§ **Task description**
Transcribe every line of text in the data below precisely, character for character, and leave the pictures out of your answer.

§ **Data excerpts**
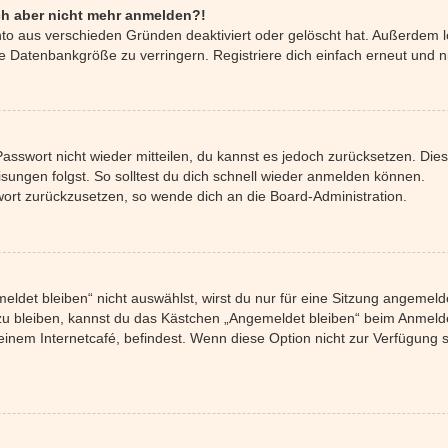
mich aber nicht mehr anmelden?!
nto aus verschieden Gründen deaktiviert oder gelöscht hat. Außerdem l
e Datenbankgröße zu verringern. Registriere dich einfach erneut und n
 Passwort nicht wieder mitteilen, du kannst es jedoch zurücksetzen. Di
ungen folgst. So solltest du dich schnell wieder anmelden können.
swort zurückzusetzen, so wende dich an die Board-Administration.
det bleiben“ nicht auswählst, wirst du nur für eine Sitzung angemeld
u bleiben, kannst du das Kästchen „Angemeldet bleiben“ beim Anmelde
einem Internetcafé, befindest. Wenn diese Option nicht zur Verfügung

§ **Result of this exercise**
mich aber nicht mehr anmelden?!
nto aus verschieden Gründen deaktiviert oder gelöscht hat. Außerdem l
e Datenbankgröße zu verringern. Registriere dich einfach erneut und n
 Passwort nicht wieder mitteilen, du kannst es jedoch zurücksetzen. Di
ungen folgst. So solltest du dich schnell wieder anmelden können.
swort zurückzusetzen, so wende dich an die Board-Administration.
det bleiben“ nicht auswählst, wirst du nur für eine Sitzung angemeld
u bleiben, kannst du das Kästchen „Angemeldet bleiben“ beim Anmelde
einem Internetcafé, befindest. Wenn diese Option nicht zur Verfügung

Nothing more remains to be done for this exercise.